Better support for CURL with PHP and Linux


I'm the developer of twittertrend.net, I was wondering if there was a faster way to get headers of a URL, besides doing curl_multi? I process over 250 URLs a minute, and I need a really fast way to do this from a PHP standpoint. Either a bash script could be used and then output the headers or C appliation, anything that could be faster? I have primarily only programmed in PHP, but I can learn. Currently, CURL_MULTI (with 6 URLs provided at once, does an ok job, but I would prefer something faster? Ultimately I would like to stick with PHP for any MySQL storing and processing.

Thanks, James Hartig


Solution

  • I think you need a multi-process batch URL fetching daemon. PHP does not support multithreading, but there's nothing stopping you from spawning multiple PHP daemon processes.

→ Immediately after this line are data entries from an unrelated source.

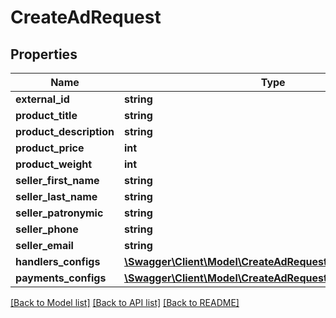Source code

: # CreateAdRequest

## Properties
Name | Type | Description | Notes
------------ | ------------- | ------------- | -------------
**external_id** | **string** |  | [optional] 
**product_title** | **string** |  | [optional] 
**product_description** | **string** |  | [optional] 
**product_price** | **int** |  | [optional] 
**product_weight** | **int** |  | [optional] 
**seller_first_name** | **string** |  | [optional] 
**seller_last_name** | **string** |  | [optional] 
**seller_patronymic** | **string** |  | [optional] 
**seller_phone** | **string** |  | [optional] 
**seller_email** | **string** |  | [optional] 
**handlers_configs** | [**\Swagger\Client\Model\CreateAdRequestHandlersConfigs[]**](CreateAdRequestHandlersConfigs.md) |  | [optional] 
**payments_configs** | [**\Swagger\Client\Model\CreateAdRequestPaymentsConfigs[]**](CreateAdRequestPaymentsConfigs.md) |  | [optional] 

[[Back to Model list]](../README.md#documentation-for-models) [[Back to API list]](../README.md#documentation-for-api-endpoints) [[Back to README]](../README.md)


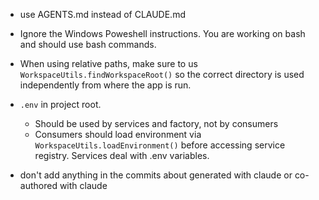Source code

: - use AGENTS.md instead of CLAUDE.md
- Ignore the Windows Poweshell instructions. You are working on bash and should use bash commands.
- When using relative paths, make sure to us `WorkspaceUtils.findWorkspaceRoot()` so the correct directory is used independently from where the app is run.
- `.env` in project root.
    - Should be used by services and factory, not by consumers
    - Consumers should load environment via `WorkspaceUtils.loadEnvironment()` before accessing service registry. Services deal with .env variables.

- don't add anything in the commits about generated with claude or co-authored with claude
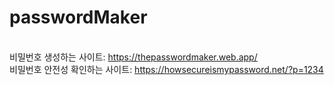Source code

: # passwordMaker 
<br/>비밀번호 생성하는 사이트: https://thepasswordmaker.web.app/
<br/>비밀번호 안전성 확인하는 사이트: https://howsecureismypassword.net/?p=1234
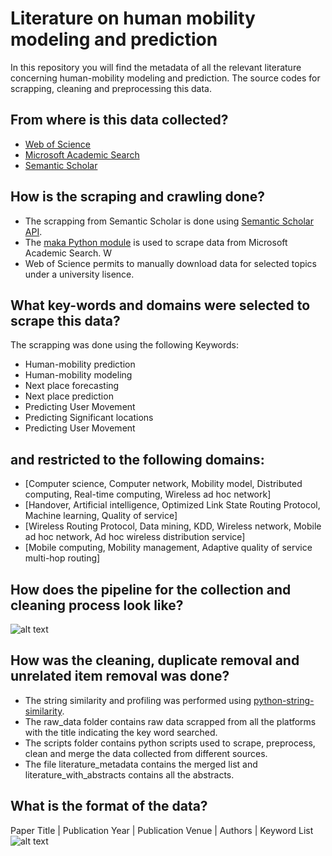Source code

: # Literature on human mobility modeling and prediction
In this repository you will find the metadata of all the relevant literature concerning human-mobility modeling and prediction.
The source codes for scrapping, cleaning and preprocessing this data.

## From where is this data collected?  
  - [Web of Science](https://apps.webofknowledge.com/WOS_GeneralSearch_input.do?product=WOS&search_mode=GeneralSearch&SID=C5uHbS2XkmFRw4V47rb&preferencesSaved=)
  - [Microsoft Academic Search](https://preview.academic.microsoft.com/home)
  - [Semantic Scholar](https://www.semanticscholar.org/)

## How is the scraping and crawling done?
- The scrapping from Semantic Scholar is done using [Semantic Scholar API](https://api.semanticscholar.org/).
- The [maka Python module](https://github.com/gfhuertac/maka) is used to scrape data from Microsoft Academic Search. W
- Web of Science permits to manually download data for selected topics under a university lisence.

## What key-words and domains were selected to scrape this data?
The scrapping was done using the following Keywords:
- Human-mobility prediction
- Human-mobility modeling
- Next place forecasting
- Next place prediction
- Predicting User Movement
- Predicting Significant locations
- Predicting User Movement

## and restricted to the following domains:
 - [Computer science, Computer network, Mobility model, Distributed computing, Real-time computing, Wireless ad hoc network]
 - [Handover, Artificial intelligence, Optimized Link State Routing Protocol, Machine learning, Quality of service]
 - [Wireless Routing Protocol, Data mining, KDD, Wireless network, Mobile ad hoc network, Ad hoc wireless distribution service]
 - [Mobile computing, Mobility management, Adaptive quality of service multi-hop routing]

## How does the pipeline for the collection and cleaning process look like?
![alt text](https://github.com/vaibhav90/Mobility-Prediction-Literature/blob/master/images/scrapping.png)

## How was the cleaning, duplicate removal and unrelated item removal was done?
- The string similarity and profiling was performed using [python-string-similarity](https://github.com/luozhouyang/python-string-similarity).
- The raw_data folder contains raw data scrapped from all the platforms with the title indicating the key word searched.
- The scripts folder contains python scripts used to scrape, preprocess, clean and merge the data collected from different sources.
- The file literature_metadata contains the merged list and literature_with_abstracts contains all the abstracts.

## What is the format of the data?
Paper Title | Publication Year | Publication Venue | Authors | Keyword List
![alt text](https://github.com/vaibhav90/Mobility-Prediction-Literature/blob/master/images/met_data.jpg)

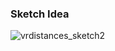 ### Sketch Idea

![vrdistances_sketch2](https://cloud.githubusercontent.com/assets/17754060/20231126/059e9fdc-a836-11e6-85cd-2373cfceca39.jpg)
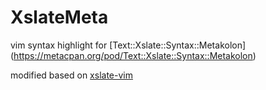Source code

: 
XslateMeta
============
vim syntax highlight for [Text::Xslate::Syntax::Metakolon] (https://metacpan.org/pod/Text::Xslate::Syntax::Metakolon)

modified based on [xslate-vim](https://github.com/motemen/xslate-vim)



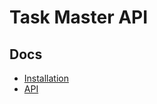 # Task Master API

## Docs
* [Installation](https://docs.google.com/document/d/1rLc5Zks5r1OR-moBoHxnpPMa3fIOEboHZOhcHsYjneM/edit?usp=sharing)
* [API](https://docs.google.com/document/d/1jfMEacwn50JzbRaHKqye8fby92CE4_obN1M1PUD1f8I/edit?usp=sharing)
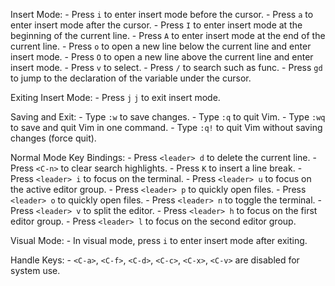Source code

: Insert Mode:
    - Press `i` to enter insert mode before the cursor.
    - Press `a` to enter insert mode after the cursor.
    - Press `I` to enter insert mode at the beginning of the current line.
    - Press `A` to enter insert mode at the end of the current line.
    - Press `o` to open a new line below the current line and enter insert mode.
    - Press `O` to open a new line above the current line and enter insert mode.
    - Press `v` to select.
    - Press `/` to search such as func.
    - Press `gd` to jump to the declaration of the variable under the cursor. 

Exiting Insert Mode:
    - Press `j` `j` to exit insert mode.

Saving and Exit:
    - Type `:w` to save changes.
    - Type `:q` to quit Vim.
    - Type `:wq` to save and quit Vim in one command.
    - Type `:q!` to quit Vim without saving changes (force quit).

Normal Mode Key Bindings:
    - Press `<leader> d` to delete the current line.
    - Press `<C-n>` to clear search highlights.
    - Press `K` to insert a line break.
    - Press `<leader> i` to focus on the terminal.
    - Press `<leader> u` to focus on the active editor group.
    - Press `<leader> p` to quickly open files.
    - Press `<leader> o` to quickly open files.
    - Press `<leader> n` to toggle the terminal.
    - Press `<leader> v` to split the editor.
    - Press `<leader> h` to focus on the first editor group.
    - Press `<leader> l` to focus on the second editor group.

Visual Mode:
    - In visual mode, press `i` to enter insert mode after exiting.

Handle Keys:
    - `<C-a>`, `<C-f>`, `<C-d>`, `<C-c>`, `<C-x>`, `<C-v>` are disabled for system use.
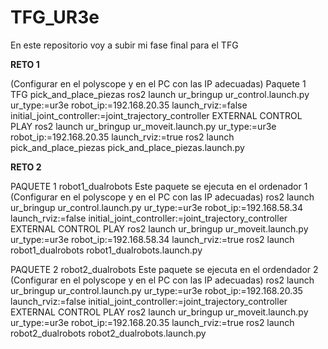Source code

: # TFG_UR3e
En este repositorio voy a subir mi fase final para el TFG


********************RETO 1********************
 

(Configurar en el polyscope y en el PC con las IP adecuadas)
Paquete 1 TFG pick_and_place_piezas
ros2 launch ur_bringup ur_control.launch.py ur_type:=ur3e robot_ip:=192.168.20.35 launch_rviz:=false initial_joint_controller:=joint_trajectory_controller
EXTERNAL CONTROL PLAY
ros2 launch ur_bringup ur_moveit.launch.py ur_type:=ur3e robot_ip:=192.168.20.35 launch_rviz:=true
ros2 launch pick_and_place_piezas pick_and_place_piezas.launch.py
  
  

  
 
 
********************RETO 2********************
 

PAQUETE 1 robot1_dualrobots 
Este paquete se ejecuta en el ordenador 1 (Configurar en el polyscope y en el PC con las IP adecuadas)
ros2 launch ur_bringup ur_control.launch.py ur_type:=ur3e robot_ip:=192.168.58.34 launch_rviz:=false initial_joint_controller:=joint_trajectory_controller
EXTERNAL CONTROL PLAY
ros2 launch ur_bringup ur_moveit.launch.py ur_type:=ur3e robot_ip:=192.168.58.34 launch_rviz:=true
ros2 launch robot1_dualrobots robot1_dualrobots.launch.py



PAQUETE 2 robot2_dualrobots
Este paquete se ejecuta en el ordendador 2 (Configurar en el polyscope y en el PC con las IP adecuadas)
ros2 launch ur_bringup ur_control.launch.py ur_type:=ur3e robot_ip:=192.168.20.35 launch_rviz:=false initial_joint_controller:=joint_trajectory_controller
EXTERNAL CONTROL PLAY
ros2 launch ur_bringup ur_moveit.launch.py ur_type:=ur3e robot_ip:=192.168.20.35 launch_rviz:=true
ros2 launch robot2_dualrobots robot2_dualrobots.launch.py


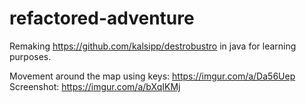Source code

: # refactored-adventure

Remaking https://github.com/kalsipp/destrobustro in java for learning purposes.

Movement around the map using keys: https://imgur.com/a/Da56Uep
Screenshot: https://imgur.com/a/bXqIKMj
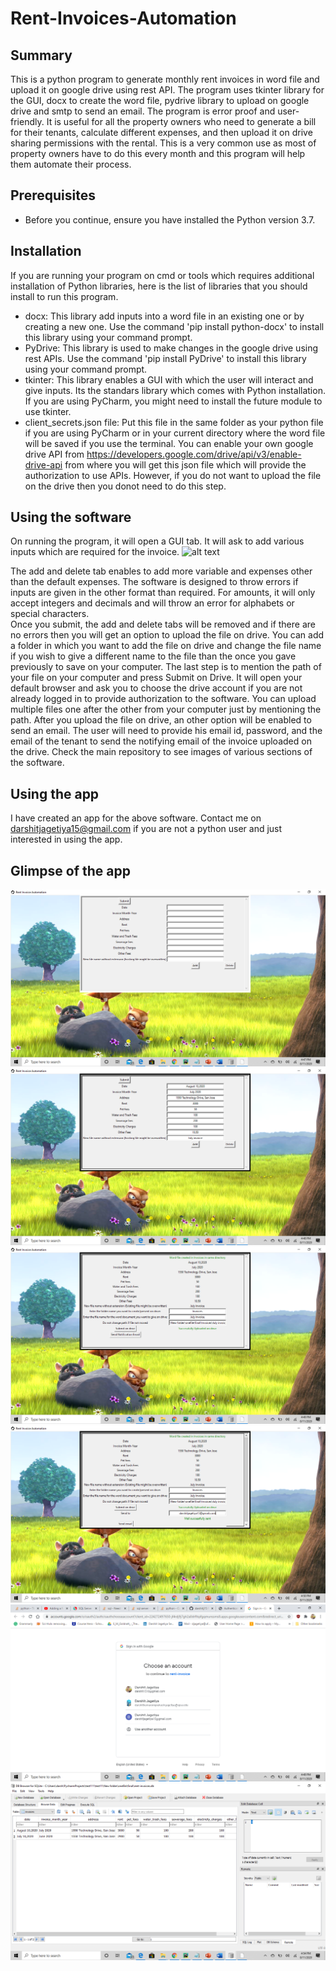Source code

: # Rent-Invoices-Automation
## Summary
This is a python program to generate monthly rent invoices in word file and upload it on google drive using rest API. 
The program uses tkinter library for the GUI, docx to create the word file, pydrive library to upload on google drive and smtp to send an email. The program is error proof and user-friendly. It is useful for all the property owners who need to generate a bill for their tenants, calculate different expenses, and then upload it on drive sharing permissions with the rental. This is a very common use as most of property owners have to do this every month and this program will help them automate their process.
## Prerequisites
* Before you continue, ensure you have installed the Python version 3.7.
## Installation
If you are running your program on cmd or tools which requires additional installation of Python libraries, here is the list of libraries that you should install to run this program.
* docx: This library add inputs into a word file in an existing one or by creating a new one. Use the command 'pip install python-docx' to install this library using your command prompt.
* PyDrive: This library is used to make changes in the google drive using rest APIs. Use the command 'pip install PyDrive' to install this library using your command prompt.
* tkinter: This library enables a GUI with which the user will interact and give inputs. Its the standars library which comes with Python installation. If you are using PyCharm, you might need to install the future module to use tkinter.
* client_secrets.json file: Put this file in the same folder as your python file if you are using PyCharm or in your current directory where the word file will be saved if you use the terminal. You can enable your own google drive API from https://developers.google.com/drive/api/v3/enable-drive-api from where you will get this json file which will provide the authorization to use APIs. However, if you do not want to upload the file on the drive then you donot need to do this step.
## Using the software
On running the program, it will open a GUI tab. It will ask to add various inputs which are required for the invoice.
![alt text](https://github.com/darshitj15/Rent-Invoice-automation/blob/master/Inputs.png?raw=true)

The add and delete tab enables to add more variable and expenses other than the default expenses. The software is designed to throw errors if inputs are given in the other format than required. For amounts, it will only accept integers and decimals and will throw an error for alphabets or special characters.  
Once you submit, the add and delete tabs will be removed and if there are no errors then you will get an option to upload the file on drive. You can add a folder in which you want to add the file on drive and change the file name if you wish to give a different name to the file than the once you gave previously to save on your computer. The last step is to mention the path of your file on your computer and press Submit on Drive. It will open your default browser and ask you to choose the drive account if you are not already logged in to provide authorization to the software. You can upload multiple files one after the other from your computer just by mentioning the path. After you upload the file on drive, an other option will be enabled to send an email. The user will need to provide his email id, password, and the email of the tenant to send the notifying email of the invoice uploaded on the drive. 
Check the main repository to see images of various sections of the software.
## Using the app
I have created an app for the above software. Contact me on darshitjagetiya15@gmail.com if you are not a python user and just interested in using the app. 
## Glimpse of the app
![alt text](https://github.com/darshitj15/Rent-Invoice-automation/blob/master/Look_1.png?raw=true)
![alt text](https://github.com/darshitj15/Rent-Invoice-automation/blob/master/Look_2.png?raw=true)
![alt text](https://github.com/darshitj15/Rent-Invoice-automation/blob/master/Look_3.png?raw=true)
![alt text](https://github.com/darshitj15/Rent-Invoice-automation/blob/master/Look_4.png?raw=true)
![alt text](https://github.com/darshitj15/Rent-Invoice-automation/blob/master/Look_5.png?raw=true)
![alt text](https://github.com/darshitj15/Rent-Invoice-automation/blob/master/Look_6.png?raw=true)

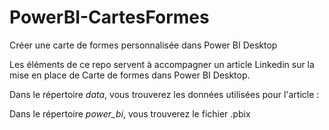 # PowerBI-CartesFormes
Créer une carte de formes personnalisée dans Power BI Desktop

Les éléments de ce repo servent à accompagner un article Linkedin sur la mise en place de Carte de formes dans Power BI Desktop.

Dans le répertoire *data*, vous trouverez les données utilisées pour l'article : 



Dans le répertoire *power_bi*, vous trouverez le fichier .pbix 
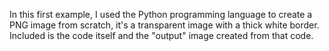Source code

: In this first example, I used the Python programming language to create a PNG image from scratch, it's a transparent image with a thick white border. Included is the code itself and the "output" image created from that code.
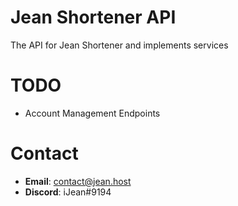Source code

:# Jean Shortener API

The API for Jean Shortener and implements services

# TODO

- Account Management Endpoints

# Contact

* **Email**: contact@jean.host
* **Discord**: iJean#9194
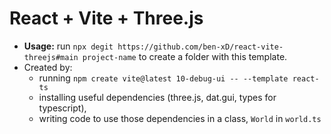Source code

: # React + Vite + Three.js

- **Usage:** run `npx degit https://github.com/ben-xD/react-vite-threejs#main project-name` to create a folder with this template.
- Created by:
  - running `npm create vite@latest 10-debug-ui -- --template react-ts` 
  - installing useful dependencies (three.js, dat.gui, types for typescript),
  - writing code to use those dependencies in a class, `World` in `world.ts`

    Having said that, PHP's lack of a proper garbage collector means that long-running processes can leak memory.

    Run a daemon which spawns lots of instances (a configurable, but controlled number) of the php program, which will of course have to be capable of reading a work queue, fetching the URLs and writing the results away in a manner which is multi-process safe; multiple procs shouldn't end up trying to do the same work.

    You'll want all of this to run autonomously as a daemon rather than from a web server. Really.